* [Your goal]: Write out each line of text from all the items below without changing anything, and leave the pictures out of your answer.

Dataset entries

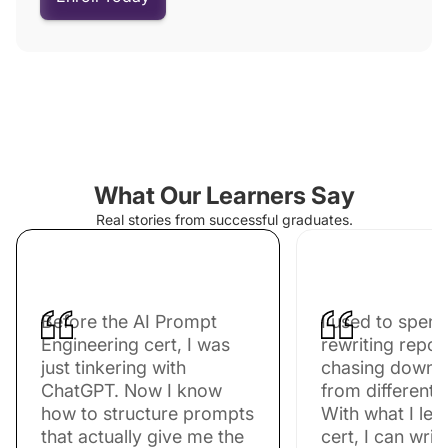
What Our Learners Say
Real stories from successful graduates.
Before the AI Prompt
I used to spen
Engineering cert, I was
rewriting repor
just tinkering with
chasing down 
ChatGPT. Now I know
from different 
how to structure prompts
With what I lea
that actually give me the
cert, I can wri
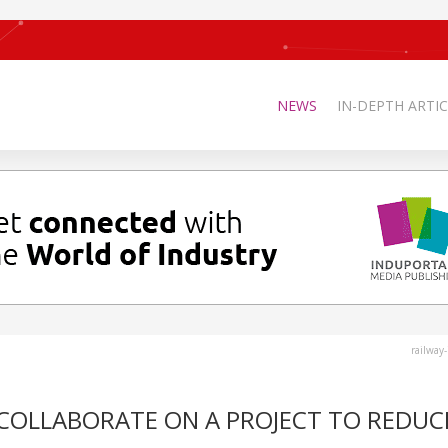
NEWS
IN-DEPTH ARTIC
railway
 COLLABORATE ON A PROJECT TO REDUC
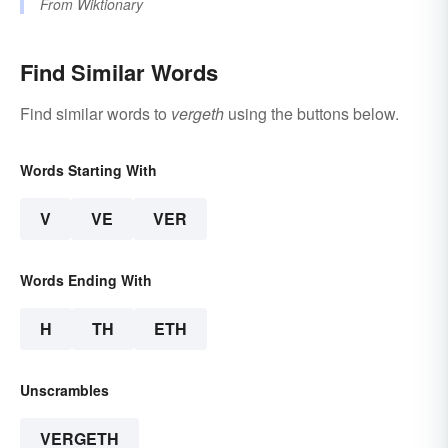
From
Wiktionary
Find Similar Words
Find similar words to
vergeth
using the buttons below.
Words Starting With
V
VE
VER
Words Ending With
H
TH
ETH
Unscrambles
VERGETH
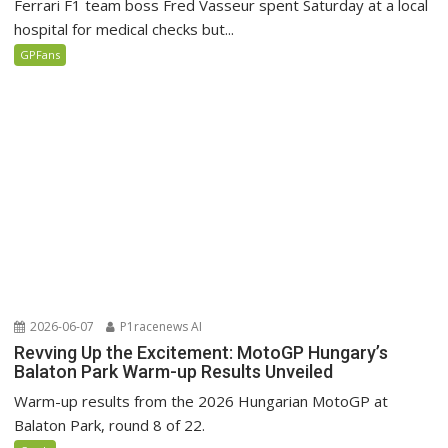
Ferrari F1 team boss Fred Vasseur spent Saturday at a local
hospital for medical checks but...
GPFans
2026-06-07
P1racenews AI
Revving Up the Excitement: MotoGP Hungary’s
Balaton Park Warm-up Results Unveiled
Warm-up results from the 2026 Hungarian MotoGP at
Balaton Park, round 8 of 22.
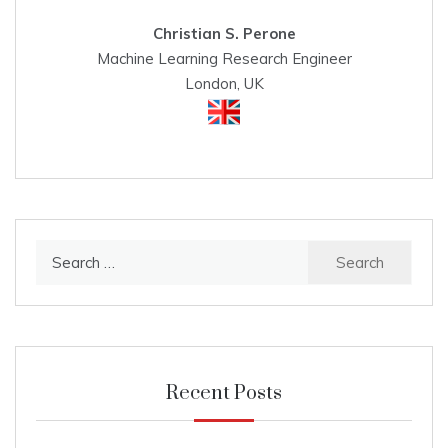
Christian S. Perone
Machine Learning Research Engineer
London, UK
Search
for:
Recent Posts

* [Solved problem]:
What Our Learners Say
Real stories from successful graduates.
Before the AI Prompt
I used to spen
Engineering cert, I was
rewriting repor
just tinkering with
chasing down 
ChatGPT. Now I know
from different 
how to structure prompts
With what I lea
that actually give me the
cert, I can wri
NEWS
IN-DEPTH ARTIC
railway
 COLLABORATE ON A PROJECT TO REDUC
From
Wiktionary
Find Similar Words
Find similar words to
vergeth
using the buttons below.
Words Starting With
V
VE
VER
Words Ending With
H
TH
ETH
Unscrambles
VERGETH
Ferrari F1 team boss Fred Vasseur spent Saturday at a local
hospital for medical checks but...
GPFans
2026-06-07
P1racenews AI
Revving Up the Excitement: MotoGP Hungary’s
Balaton Park Warm-up Results Unveiled
Warm-up results from the 2026 Hungarian MotoGP at
Balaton Park, round 8 of 22.
Christian S. Perone
Machine Learning Research Engineer
London, UK
Search
for:
Recent Posts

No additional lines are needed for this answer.